M. de Simaise attendait un reçu. Blaireau le comprit.

– Monsieur le baron, dit-il en souriant, tout se fait ici de confiance. Je travaille, on me paye. Le service que je rends est le reçu de l’argent qu’on me donne. Les paroles s’envolent, les écrits restent. J’écris le plus rarement possible et je ne livre jamais ma signature. Rien qui puisse compromettre moi ou mes clients ne sort de mon cabinet.

– C’est bien, je comprends, monsieur Blaireau : vous n’aviez pas à me donner cette explication.

– Nous entrons en relations, il est bon que vous sachiez dès aujourd’hui comment je procède.

– Ainsi, vous allez agir ?

– Sans tarder. Le temps de prévenir les hommes dont j’ai besoin, de leur donner mes instructions. Quand je me charge d’une affaire, si difficile qu’elle soit, je n’aime pas à la voir traîner. Il faut, avec moi, que la besogne marche vite et bien.

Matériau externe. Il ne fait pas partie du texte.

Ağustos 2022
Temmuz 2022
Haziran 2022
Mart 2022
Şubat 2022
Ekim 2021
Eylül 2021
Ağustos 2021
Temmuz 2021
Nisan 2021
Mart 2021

Tout en causant avec vous, je bâtissais mon plan ; il est déjà là.

Et il tapota son large front carré du bout de ses doigts.

M. de Simaise le regarda avec une sorte d’admiration.

– Ainsi, demanda-t-il, vous savez déjà où vous allez conduire ma belle-sœur ?

– Oui. Mais en cela il n’y a pas grand mérite. J’ai l’endroit sous la main, et merveilleusement choisi, comme exprès. Il est vrai qu’il avait été destiné à un usage à peu près semblable. C’est un vieux château en ruine, abandonné depuis longtemps, perdu dans un coin de la France, au milieu de montagnes sauvages, que j’ai fait louer il y a quelques mois. Trois ans de bail, on le renouvellera, si c’est nécessaire. Qui a loué ? Un inconnu. Moi, monsieur le baron, je me montre le moins possible. Quand je donne de ma personne, c’est qu’il le faut absolument. Mais, alors, je ne suis plus l’agent d’affaires Blaireau ; je change de peau, je me transforme, je deviens l’homme que je veux être. Je me rajeunis ou me vieillis à volonté. Dans trois ou quatre jours vous me verrez à Port-Marly ; je serai médecin-aliéniste.

» J’ai une police à mes ordres, des esclaves dont je suis le maître. Et c’est ainsi qu’ils m’appellent « Maître », quand je parais parmi eux ; deux ou trois seulement reconnaissent Blaireau ; ce sont mes chefs de file ; ceux-là me sont dévoués comme le chien l’est à celui qui l’a élevé et le nourrit ; même sous le couteau de la guillotine, ils ne me trahiraient point.

– Oh ! vous êtes un homme terrible, monsieur Blaireau ; vous me faites frissonner. Je sens votre force et je comprends pourquoi tout vous est possible. Il faut s’incliner devant votre puissance.

– Ma puissance, c’est mon génie ! répliqua Blaireau d’un ton superbe, l’œil flamboyant d’orgueil.